もう部屋の形をしていない。似せる必要はなくなった。
四角い黒が広がっていく。光さえも飲んでいる。
配膳されたご馳走を、片端から啜るだけでいい。
それだけあればいいだろう、腹もくちくなるだろう。
箸付けにもならない僕が、用意できるメニューの中では、最も豪勢なメインディッシュだ。
「………殺せない、のか?」
彼も察しがついてきた。
「こいつに、終わりはないのか?」
僕が何を始めたのか。彼女が何を終わらせるか。
「この地球上で、生命にとって、太陽っていうのは、絶対だ」
時間も、食事も、天候も、
それなしでは存在し得ない。
太陽無き生命は無い。
始まりは必ず、日光から来る。
「だけど、生命が、地球が無い太陽には、どんな意味がある?」
生まれる者が、仰ぐ者が、有難がる者が、いない太陽は、
「デカくて熱い、ただのガス溜まりだ」
それを受け止める大地が無ければ、真空に飛散する光源でしかない。
「お前から、この星を奪ったら、どうなるかな?」
彼は、空気と水と食べ物と、それらが無ければ生きられない。
“S・S・U”は、ただ破壊と支配をくれるだけ。
何かを作るわけでもない。

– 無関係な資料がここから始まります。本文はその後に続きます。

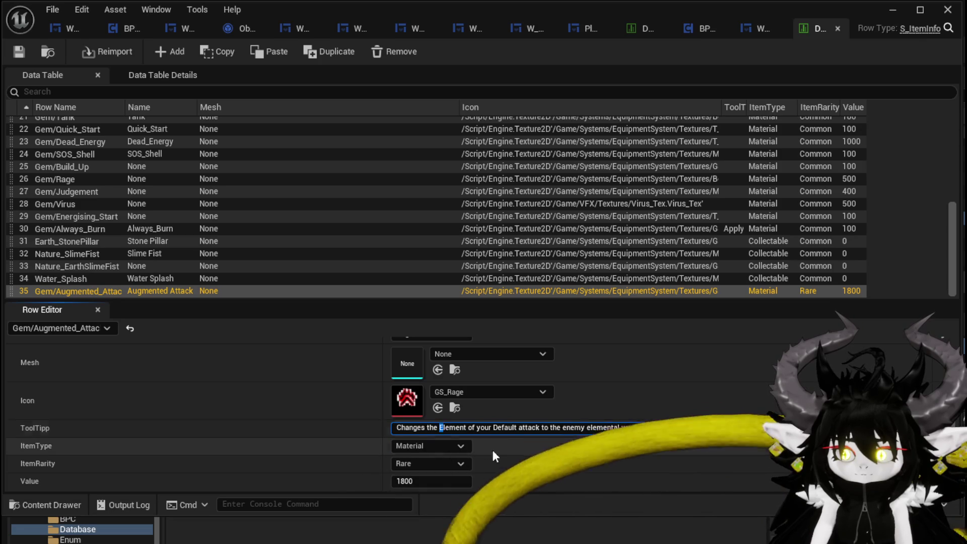
{"action": "left_click", "coordinate": [498, 428]}
{"action": "key", "text": "BackSpace"}
{"action": "type", "text": "d"}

何かを産むものでもない。
時間という相対的な事象も、観測地が無ければ掴めない。
彼は立ち位置を失ったことで、寿命が瞬時に燃え尽きる、小さな恒星でしかなくなった。
「まだ!俺にはまだ力がある!」
彼は猛熱を纏って、バーナーのように青い炎を噴射、推進力を得て彼女へと向かう。
凄いなあ、彼は。
絶対に勝てない戦いでも、投げ出さずにやり遂げる。
勝っても負けても命は絶たれる、なのに迷いを見せることなく、苦しい方へと飛び込んで行く。
本当に、尊敬する。
僕には、無理だ。
彼が小さな光点となり、
やがてそれも闇黒に塗り潰されて、
後を追うように、一つの
教室の形をした胃の中に、世界がすっぽり取り込まれてしまった。
媒介する物が無くなり、とうとう無音となった夜空の上で、
僕はその様子を、浮かびながら見ていた。
僕の中身が、少しづつ止まっていく。